The letter, published this Wednesday, bears the signatures of six ex-presidents of weight in Latin America: Juan Manuel Santos (Colombia), Ernesto Zedillo (Mexico), Felipe González (Spain), Fernando Henrique Cardoso (Brazil), Ricardo Lagos (Chile) and Julio María Sanguinetti (Uruguay). “The time has come to vehemently reiterate the importance of postponing the election of the next IDB president because, as has been the case with the candidacy of a US citizen, we are not only facing the breakdown of a practice that has accompanied history of the institution but before a very serious violation of the fundamental political agreement with which it was born ”, the letter begins, of an unusual harshness for the habitual diplomatic language of these texts.

The former presidents recall that on March 10, the IDB postponed its annual meeting, scheduled in Barranquilla, Colombia, due to "the extraordinary public health circumstances generated by the global response to the coronavirus." "If that was the reason in mid-March," the letter says, "it is much more so now with 180,000 dead in the United States, 115,000 in Brazil and 60,000 in Mexico." If held, the election "would lack legitimacy and sooner or later should be considered void," say the former presidents. The celebration in March of next year, they argue, would be the best option. This is exactly what several governments in the region and the European Commission defend.

That would also be the best scenario for the other two candidates in the running, former Costa Rican president Laura Chinchilla and Argentine Gustavo Béliz, whose options in a melee with Donald Trump's strongman for Latin America are minimal. In case of postponement and if Joe Biden ends up taking over the presidency of the first world power - as all the polls indicate today - few doubt that the Democrat would not fight and allow the unwritten rule - an American to the World Bank, a European to the IMF and a Latin American to the IDB— would remain in force.

The battle, however, still looks tough. So that there is no quorum and the election is postponed, on September 12, at least a quarter of the capital would have to be missed. And this is where you have to get the calculator: Argentina has 11%, Mexico 7% and Chile 3%, and it is taken for granted that Costa Rica (0.5%) will follow in their footsteps. And there are serious doubts about what Peru (1.5%) and Uruguay (1.2%) will do, although everything seems to indicate that they will join the group, which would be on the edge of the 25% required. With Brazil, Venezuela (representation at the IDB is carried out by Juan Guaidó's team) and Colombia clearly aligned with Trump, the European and Canadian position seems key: the high representative for EU Foreign Policy, Josep Borrell, has already made clear its position in favor of the postponement, but it is the Member States - and not Brussels - that vote individually.

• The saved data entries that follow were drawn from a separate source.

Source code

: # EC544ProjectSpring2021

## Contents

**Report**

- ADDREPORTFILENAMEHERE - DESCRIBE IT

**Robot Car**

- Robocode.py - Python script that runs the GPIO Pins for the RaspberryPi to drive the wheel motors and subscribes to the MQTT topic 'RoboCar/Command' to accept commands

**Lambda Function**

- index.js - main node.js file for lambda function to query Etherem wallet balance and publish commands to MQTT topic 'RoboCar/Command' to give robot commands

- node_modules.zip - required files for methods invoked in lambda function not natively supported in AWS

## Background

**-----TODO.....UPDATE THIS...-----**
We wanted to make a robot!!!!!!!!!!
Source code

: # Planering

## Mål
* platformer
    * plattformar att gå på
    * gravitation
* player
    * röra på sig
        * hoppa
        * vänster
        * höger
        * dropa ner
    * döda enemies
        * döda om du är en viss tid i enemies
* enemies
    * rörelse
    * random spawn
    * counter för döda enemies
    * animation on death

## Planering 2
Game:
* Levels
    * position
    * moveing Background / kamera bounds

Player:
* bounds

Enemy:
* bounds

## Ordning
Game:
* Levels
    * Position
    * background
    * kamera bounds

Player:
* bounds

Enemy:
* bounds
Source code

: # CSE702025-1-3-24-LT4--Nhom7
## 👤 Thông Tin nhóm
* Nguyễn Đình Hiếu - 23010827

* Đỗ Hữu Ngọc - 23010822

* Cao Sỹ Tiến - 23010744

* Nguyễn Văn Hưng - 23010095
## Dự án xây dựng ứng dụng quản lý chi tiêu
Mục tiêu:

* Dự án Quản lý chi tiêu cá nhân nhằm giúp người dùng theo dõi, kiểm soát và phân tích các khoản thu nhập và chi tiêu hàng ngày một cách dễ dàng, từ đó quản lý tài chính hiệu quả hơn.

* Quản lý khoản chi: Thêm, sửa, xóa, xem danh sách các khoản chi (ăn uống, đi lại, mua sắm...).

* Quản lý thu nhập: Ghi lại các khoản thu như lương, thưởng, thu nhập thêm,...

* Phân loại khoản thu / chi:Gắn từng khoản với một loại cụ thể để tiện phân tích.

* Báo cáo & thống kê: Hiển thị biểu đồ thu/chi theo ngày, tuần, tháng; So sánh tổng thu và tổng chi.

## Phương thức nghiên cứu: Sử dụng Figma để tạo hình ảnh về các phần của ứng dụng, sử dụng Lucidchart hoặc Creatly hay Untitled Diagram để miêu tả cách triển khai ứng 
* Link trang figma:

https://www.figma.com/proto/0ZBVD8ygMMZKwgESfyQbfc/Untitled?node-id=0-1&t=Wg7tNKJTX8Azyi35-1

Claver-Carone's candidacy has raised important blisters throughout Latin America. There are many opposing voices, both in the academic and political fields —and within the IDB itself— to a non-Latin American citizen presiding over the Bank, something that is seen as a full-blown affront to the region. And his movements to prevent this, both public - there are already several letters published - and private - the high-level conversations have intensified in recent days - are beginning to bear fruit in this particular diplomatic game of chess: only a practically no one thought that it was possible to bend the United States and postpone the election; today that scenario seems closer than ever.